### Assigned task
Set down each entry from the block beneath, exactly as written.

Content starts

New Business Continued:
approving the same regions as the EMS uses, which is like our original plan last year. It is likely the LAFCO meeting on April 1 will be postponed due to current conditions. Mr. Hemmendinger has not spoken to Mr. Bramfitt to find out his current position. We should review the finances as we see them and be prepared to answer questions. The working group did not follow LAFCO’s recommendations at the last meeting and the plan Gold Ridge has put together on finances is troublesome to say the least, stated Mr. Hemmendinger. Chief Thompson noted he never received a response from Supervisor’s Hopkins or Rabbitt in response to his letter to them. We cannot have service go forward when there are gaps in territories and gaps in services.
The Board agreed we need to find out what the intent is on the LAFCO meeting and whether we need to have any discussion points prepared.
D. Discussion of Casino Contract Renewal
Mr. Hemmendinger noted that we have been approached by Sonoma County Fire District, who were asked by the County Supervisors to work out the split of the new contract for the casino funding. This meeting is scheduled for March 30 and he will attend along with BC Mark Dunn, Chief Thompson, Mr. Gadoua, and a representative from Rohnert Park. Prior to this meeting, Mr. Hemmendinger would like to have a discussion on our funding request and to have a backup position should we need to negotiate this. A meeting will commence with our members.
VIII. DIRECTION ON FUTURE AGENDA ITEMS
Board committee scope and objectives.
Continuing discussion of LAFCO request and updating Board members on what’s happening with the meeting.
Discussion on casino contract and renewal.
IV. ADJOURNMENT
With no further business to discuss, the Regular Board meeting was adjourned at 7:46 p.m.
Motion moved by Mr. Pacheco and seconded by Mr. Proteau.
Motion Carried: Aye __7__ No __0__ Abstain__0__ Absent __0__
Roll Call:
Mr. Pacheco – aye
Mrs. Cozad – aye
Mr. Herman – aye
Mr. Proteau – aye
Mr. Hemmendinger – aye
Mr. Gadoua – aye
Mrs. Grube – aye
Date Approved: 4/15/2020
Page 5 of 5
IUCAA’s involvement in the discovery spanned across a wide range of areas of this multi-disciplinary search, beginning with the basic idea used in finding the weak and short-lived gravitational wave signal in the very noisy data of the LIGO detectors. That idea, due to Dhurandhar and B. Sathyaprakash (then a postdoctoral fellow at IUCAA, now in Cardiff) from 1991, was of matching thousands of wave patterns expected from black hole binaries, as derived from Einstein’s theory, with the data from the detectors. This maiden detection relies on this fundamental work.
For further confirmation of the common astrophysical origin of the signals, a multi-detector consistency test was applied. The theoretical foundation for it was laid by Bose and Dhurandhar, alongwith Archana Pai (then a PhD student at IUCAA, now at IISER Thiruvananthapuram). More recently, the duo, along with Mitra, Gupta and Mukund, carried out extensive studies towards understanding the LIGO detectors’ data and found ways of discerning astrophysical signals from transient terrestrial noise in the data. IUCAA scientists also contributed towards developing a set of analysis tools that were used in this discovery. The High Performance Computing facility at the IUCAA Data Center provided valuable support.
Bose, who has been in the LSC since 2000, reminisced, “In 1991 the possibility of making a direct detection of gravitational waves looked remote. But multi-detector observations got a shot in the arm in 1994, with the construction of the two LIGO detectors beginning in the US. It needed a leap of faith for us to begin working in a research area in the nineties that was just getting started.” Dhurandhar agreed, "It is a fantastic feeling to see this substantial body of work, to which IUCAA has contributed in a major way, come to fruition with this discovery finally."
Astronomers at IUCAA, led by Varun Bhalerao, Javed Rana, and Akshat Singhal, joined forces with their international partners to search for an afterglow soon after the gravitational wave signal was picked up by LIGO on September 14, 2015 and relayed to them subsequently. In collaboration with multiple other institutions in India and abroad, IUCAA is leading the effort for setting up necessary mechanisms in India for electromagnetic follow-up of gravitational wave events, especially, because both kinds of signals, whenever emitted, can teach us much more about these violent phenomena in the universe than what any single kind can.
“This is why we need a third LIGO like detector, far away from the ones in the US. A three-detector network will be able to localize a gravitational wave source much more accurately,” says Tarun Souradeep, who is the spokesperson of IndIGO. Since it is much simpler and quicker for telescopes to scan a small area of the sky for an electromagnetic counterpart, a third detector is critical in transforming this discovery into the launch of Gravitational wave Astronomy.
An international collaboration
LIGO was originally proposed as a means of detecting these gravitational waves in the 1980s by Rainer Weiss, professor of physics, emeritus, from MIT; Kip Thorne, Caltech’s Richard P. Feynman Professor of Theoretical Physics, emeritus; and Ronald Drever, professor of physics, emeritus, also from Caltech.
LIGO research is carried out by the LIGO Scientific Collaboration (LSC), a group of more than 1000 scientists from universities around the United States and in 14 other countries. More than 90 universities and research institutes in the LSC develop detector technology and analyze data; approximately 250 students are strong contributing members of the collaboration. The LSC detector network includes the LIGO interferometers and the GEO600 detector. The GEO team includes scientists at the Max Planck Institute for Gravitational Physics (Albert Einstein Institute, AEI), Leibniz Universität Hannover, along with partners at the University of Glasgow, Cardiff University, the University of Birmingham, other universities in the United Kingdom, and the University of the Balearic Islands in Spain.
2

Content ends

### Response for this exercise
New Business Continued:
approving the same regions as the EMS uses, which is like our original plan last year. It is likely the LAFCO meeting on April 1 will be postponed due to current conditions. Mr. Hemmendinger has not spoken to Mr. Bramfitt to find out his current position. We should review the finances as we see them and be prepared to answer questions. The working group did not follow LAFCO’s recommendations at the last meeting and the plan Gold Ridge has put together on finances is troublesome to say the least, stated Mr. Hemmendinger. Chief Thompson noted he never received a response from Supervisor’s Hopkins or Rabbitt in response to his letter to them. We cannot have service go forward when there are gaps in territories and gaps in services.
The Board agreed we need to find out what the intent is on the LAFCO meeting and whether we need to have any discussion points prepared.
D. Discussion of Casino Contract Renewal
Mr. Hemmendinger noted that we have been approached by Sonoma County Fire District, who were asked by the County Supervisors to work out the split of the new contract for the casino funding. This meeting is scheduled for March 30 and he will attend along with BC Mark Dunn, Chief Thompson, Mr. Gadoua, and a representative from Rohnert Park. Prior to this meeting, Mr. Hemmendinger would like to have a discussion on our funding request and to have a backup position should we need to negotiate this. A meeting will commence with our members.
VIII. DIRECTION ON FUTURE AGENDA ITEMS
Board committee scope and objectives.
Continuing discussion of LAFCO request and updating Board members on what’s happening with the meeting.
Discussion on casino contract and renewal.
IV. ADJOURNMENT
With no further business to discuss, the Regular Board meeting was adjourned at 7:46 p.m.
Motion moved by Mr. Pacheco and seconded by Mr. Proteau.
Motion Carried: Aye __7__ No __0__ Abstain__0__ Absent __0__
Roll Call:
Mr. Pacheco – aye
Mrs. Cozad – aye
Mr. Herman – aye
Mr. Proteau – aye
Mr. Hemmendinger – aye
Mr. Gadoua – aye
Mrs. Grube – aye
Date Approved: 4/15/2020
Page 5 of 5
IUCAA’s involvement in the discovery spanned across a wide range of areas of this multi-disciplinary search, beginning with the basic idea used in finding the weak and short-lived gravitational wave signal in the very noisy data of the LIGO detectors. That idea, due to Dhurandhar and B. Sathyaprakash (then a postdoctoral fellow at IUCAA, now in Cardiff) from 1991, was of matching thousands of wave patterns expected from black hole binaries, as derived from Einstein’s theory, with the data from the detectors. This maiden detection relies on this fundamental work.
For further confirmation of the common astrophysical origin of the signals, a multi-detector consistency test was applied. The theoretical foundation for it was laid by Bose and Dhurandhar, alongwith Archana Pai (then a PhD student at IUCAA, now at IISER Thiruvananthapuram). More recently, the duo, along with Mitra, Gupta and Mukund, carried out extensive studies towards understanding the LIGO detectors’ data and found ways of discerning astrophysical signals from transient terrestrial noise in the data. IUCAA scientists also contributed towards developing a set of analysis tools that were used in this discovery. The High Performance Computing facility at the IUCAA Data Center provided valuable support.
Bose, who has been in the LSC since 2000, reminisced, “In 1991 the possibility of making a direct detection of gravitational waves looked remote. But multi-detector observations got a shot in the arm in 1994, with the construction of the two LIGO detectors beginning in the US. It needed a leap of faith for us to begin working in a research area in the nineties that was just getting started.” Dhurandhar agreed, "It is a fantastic feeling to see this substantial body of work, to which IUCAA has contributed in a major way, come to fruition with this discovery finally."
Astronomers at IUCAA, led by Varun Bhalerao, Javed Rana, and Akshat Singhal, joined forces with their international partners to search for an afterglow soon after the gravitational wave signal was picked up by LIGO on September 14, 2015 and relayed to them subsequently. In collaboration with multiple other institutions in India and abroad, IUCAA is leading the effort for setting up necessary mechanisms in India for electromagnetic follow-up of gravitational wave events, especially, because both kinds of signals, whenever emitted, can teach us much more about these violent phenomena in the universe than what any single kind can.
“This is why we need a third LIGO like detector, far away from the ones in the US. A three-detector network will be able to localize a gravitational wave source much more accurately,” says Tarun Souradeep, who is the spokesperson of IndIGO. Since it is much simpler and quicker for telescopes to scan a small area of the sky for an electromagnetic counterpart, a third detector is critical in transforming this discovery into the launch of Gravitational wave Astronomy.
An international collaboration
LIGO was originally proposed as a means of detecting these gravitational waves in the 1980s by Rainer Weiss, professor of physics, emeritus, from MIT; Kip Thorne, Caltech’s Richard P. Feynman Professor of Theoretical Physics, emeritus; and Ronald Drever, professor of physics, emeritus, also from Caltech.
LIGO research is carried out by the LIGO Scientific Collaboration (LSC), a group of more than 1000 scientists from universities around the United States and in 14 other countries. More than 90 universities and research institutes in the LSC develop detector technology and analyze data; approximately 250 students are strong contributing members of the collaboration. The LSC detector network includes the LIGO interferometers and the GEO600 detector. The GEO team includes scientists at the Max Planck Institute for Gravitational Physics (Albert Einstein Institute, AEI), Leibniz Universität Hannover, along with partners at the University of Glasgow, Cardiff University, the University of Birmingham, other universities in the United Kingdom, and the University of the Balearic Islands in Spain.
2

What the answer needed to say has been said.